I needed some way to hover the servo directly over my sink handle. I needed a mount for the IR sensor. I needed something to either put on the sink, or on the wall or something. I considered many options but I eventually found an erector set type product called Microrax. I ordered a basic starter set with 6 pieces of the piping. I figured I’d screw up quite a bit of it so I ordered extra lengths. Suprisingly, after it arrived, I didn’t screw up any lengths of it and the whole experience with Microrax was fun as hell.

Microrax lets you create almost any object you can think of, as long as it’s 45 or 90 degree angles. Maybe there are other configurations that are possible but the easiest ones are the structures like they have pictured on their website and the structures I have pictured here. I also ordered a servo bracket which fit perfectly on a Microrax pipe piece. I drew up some rough 3D sketches on graph paper. You can see the final one to the right.

From this 3d sketch, I could count how many lengths and pieces I needed to make the frame. So I made a parts list for myself. It was pretty funny making a parts list like a BOM but it was very necessary. I had planning-me and then there was hacksaw-me. Hacksaw-me didn’t care about the plan, he was there to cut. So it was good to review the segment lengths on paper a few times to make sure I wasn’t ruining my Microrax parts.

After I had a rough design, I cut out the pieces for the base of the frame and put together the base. I then double checked my lengths by putting it on the sink, also to visualize the rest of the pieces. There were some definite anchoring problems that I was trying to solve because I knew that when the servo pushed on the sink handle, it would push back on the frame and I didn’t want the frame to move.

Showing Pivot Point I cut the rest of the pieces and eventually got a frame that placed the servo directly over the sink handle fulcrum which is exactly what I wanted. You can see here (to the right) I’m illustrating that the servo gear is directly over the handle pivot point. My screwdriver isn’t exactly pointing on the pivot point, it’s just there for depth reference.

My frame was built and I attached a servo bracket to it. At this point I actually ran out of parts. So I ordered some more and scavenged microrax pipes from other parts of the frame.

Showing the Frame Alone

Arm and grip

Cat Faucet Arm

But now I needed to attach an arm to the handle. The servo attachment is just a little plastic star-shaped gear and I had to somehow attach that to a microrax piece. I sandwiched two plates together and eventually got this little piece you see here. The hole on the black star is where the servo gear threads go. A screw goes through this and holds this servo sandwich piece in and keeps it from falling in the sink. This star piece attaches to a Microrax piece that acts as the arm. I simply made a 90 degree downward post that acts as fingers off the arm. A lot of this I modeled just by using my real hand on the faucet and trying to reduce the mechanics as much as possible.

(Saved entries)
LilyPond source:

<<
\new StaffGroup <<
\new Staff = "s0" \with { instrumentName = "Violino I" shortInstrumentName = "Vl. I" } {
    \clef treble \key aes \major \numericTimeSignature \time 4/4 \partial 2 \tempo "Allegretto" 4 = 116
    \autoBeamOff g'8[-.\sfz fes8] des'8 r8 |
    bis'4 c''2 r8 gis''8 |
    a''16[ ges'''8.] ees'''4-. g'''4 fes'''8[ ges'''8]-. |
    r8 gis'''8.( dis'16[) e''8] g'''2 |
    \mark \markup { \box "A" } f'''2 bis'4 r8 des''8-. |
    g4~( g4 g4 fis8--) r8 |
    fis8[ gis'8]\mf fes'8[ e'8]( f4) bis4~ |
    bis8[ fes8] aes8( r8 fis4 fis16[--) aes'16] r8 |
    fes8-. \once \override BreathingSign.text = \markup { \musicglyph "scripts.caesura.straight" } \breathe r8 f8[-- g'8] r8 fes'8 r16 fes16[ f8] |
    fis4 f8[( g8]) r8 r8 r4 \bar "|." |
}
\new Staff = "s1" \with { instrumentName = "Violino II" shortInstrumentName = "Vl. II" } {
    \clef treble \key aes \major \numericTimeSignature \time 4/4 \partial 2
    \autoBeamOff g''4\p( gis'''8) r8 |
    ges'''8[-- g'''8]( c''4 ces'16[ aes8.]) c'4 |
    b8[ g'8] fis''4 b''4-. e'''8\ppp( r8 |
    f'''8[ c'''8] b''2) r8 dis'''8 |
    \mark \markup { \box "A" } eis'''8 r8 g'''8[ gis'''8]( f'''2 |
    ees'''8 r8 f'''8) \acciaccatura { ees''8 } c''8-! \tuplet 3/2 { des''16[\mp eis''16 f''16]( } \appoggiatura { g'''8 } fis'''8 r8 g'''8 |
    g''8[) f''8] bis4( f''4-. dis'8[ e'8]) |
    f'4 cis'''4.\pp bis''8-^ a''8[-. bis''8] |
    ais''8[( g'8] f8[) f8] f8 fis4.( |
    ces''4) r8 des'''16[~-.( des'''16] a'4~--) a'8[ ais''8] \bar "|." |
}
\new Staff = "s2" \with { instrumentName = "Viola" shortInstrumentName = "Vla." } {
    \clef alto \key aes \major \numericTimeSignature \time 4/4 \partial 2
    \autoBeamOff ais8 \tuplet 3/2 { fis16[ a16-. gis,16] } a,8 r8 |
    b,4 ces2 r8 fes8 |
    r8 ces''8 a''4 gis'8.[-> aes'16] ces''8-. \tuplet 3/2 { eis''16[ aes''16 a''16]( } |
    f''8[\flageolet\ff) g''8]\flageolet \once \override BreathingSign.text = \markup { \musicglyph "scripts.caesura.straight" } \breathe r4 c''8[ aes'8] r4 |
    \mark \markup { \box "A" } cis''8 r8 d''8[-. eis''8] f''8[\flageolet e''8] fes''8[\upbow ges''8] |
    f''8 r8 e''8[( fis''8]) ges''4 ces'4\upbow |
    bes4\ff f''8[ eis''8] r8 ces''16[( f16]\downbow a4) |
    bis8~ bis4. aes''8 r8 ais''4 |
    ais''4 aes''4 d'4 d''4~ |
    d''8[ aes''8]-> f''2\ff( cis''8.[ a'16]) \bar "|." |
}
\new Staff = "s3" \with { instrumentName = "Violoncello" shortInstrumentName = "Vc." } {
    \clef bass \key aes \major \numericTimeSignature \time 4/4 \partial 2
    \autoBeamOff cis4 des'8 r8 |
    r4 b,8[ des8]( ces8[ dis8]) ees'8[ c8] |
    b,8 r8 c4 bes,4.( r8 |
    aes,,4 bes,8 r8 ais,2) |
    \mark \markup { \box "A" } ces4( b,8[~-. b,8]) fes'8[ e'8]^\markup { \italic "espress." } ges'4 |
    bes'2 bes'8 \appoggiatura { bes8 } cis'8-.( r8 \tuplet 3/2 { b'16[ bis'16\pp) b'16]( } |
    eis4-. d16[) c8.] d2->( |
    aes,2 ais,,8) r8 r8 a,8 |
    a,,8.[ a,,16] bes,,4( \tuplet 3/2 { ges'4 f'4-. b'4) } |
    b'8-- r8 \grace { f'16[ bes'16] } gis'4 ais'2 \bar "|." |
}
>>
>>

* _What you need to do_: Please continue the write-up on building the Microrax sink frame, starting right after its final sentence.

* _Answer_:
I tried a few variables on a grip (you can see the rubber band attempt). I even tried velcro and some other weird ideas. But the servo wasn’t transferring enough force to the handle, or at least seemed like it could be doing better. Also a lot of calibration came when I went to actually attach the grip. If you do anything that is physically or deployed, make sure you have some wiggle room to adjust to your target. Coming from a software world, I was horrified at how imprecise this is. Automatic deployment like capistrano, chef and other tools obviously have no relevancy here in the physical/hardware world.

Grip Attempt Anyway, pontifications aside, the rubber band connection around the handle instead of a hand-life device was transferring too much power to the inner portion of the lever. That wasn’t good.

I eventually realized that the most torque I could get was to push at the outer point on the handle (ie: a lever). So I positioned the grip so that it would squeeze all the way at the tip of the sink handle. This allowed the servo to easily and smoothly turn the handle. I put some rubber bands the pieces to give the arm some grippiness and it has worked very consistently for months. This is the grip I settled on. Some of the pieces need to be trimmed up but you get the idea.

Final grip with downward fingers

Rig Polish

So at this point, my arm was gripping the handle and my code was turning on the faucet. That pretty much finished up the hardware portion of the prototype. After that, it was just polish and finish. I got a box from sparkfun to mount the Arduino in and I wired it all up under the sink. I made wire connectors that go to servo extension cables that make the box easy to unplug from the servo and IR hookups. The wires go down the back of the sink to this box which is holding the Arduino and the Xbee shield.

Cat Faucet Arduino

Software Components

Before talking about the software components, here’s an overview of how everything works together. Cat Faucet Components

So let’s start off by talking about the Xbee component that’s attached to the Arduino.

Xbee Integration

I played around with the usb-serial driver using an Xbee explorer and integrated some code that would print to serial instead of printing to console from the Arduino. This would allow me to send a message from the sink to a full-on computer with a proper software stack to do something interesting. In my case, I wanted to send a message when the sink is tripped. I made up a little protocol based on JSON for the message. The Arduino can’t really do JSON per se but it can send plain-text that looks like it. This is what my Arduino sends over Xbee when the cat jumps up into the sink:

// example JSON message
{
  "sensor": "sinks",
  "name": "basement",
  "proximity": "true",
  "running": "true",
  "hash": "82C61D54A77D6A90219E4E40CE6C8440",
  "type": "metric"
}

Proximity is a bit redundant but I put it in there because the Arduino actually knows proximity before it knows running (debouncing) so in the future, I could have it send a message on every proximity event.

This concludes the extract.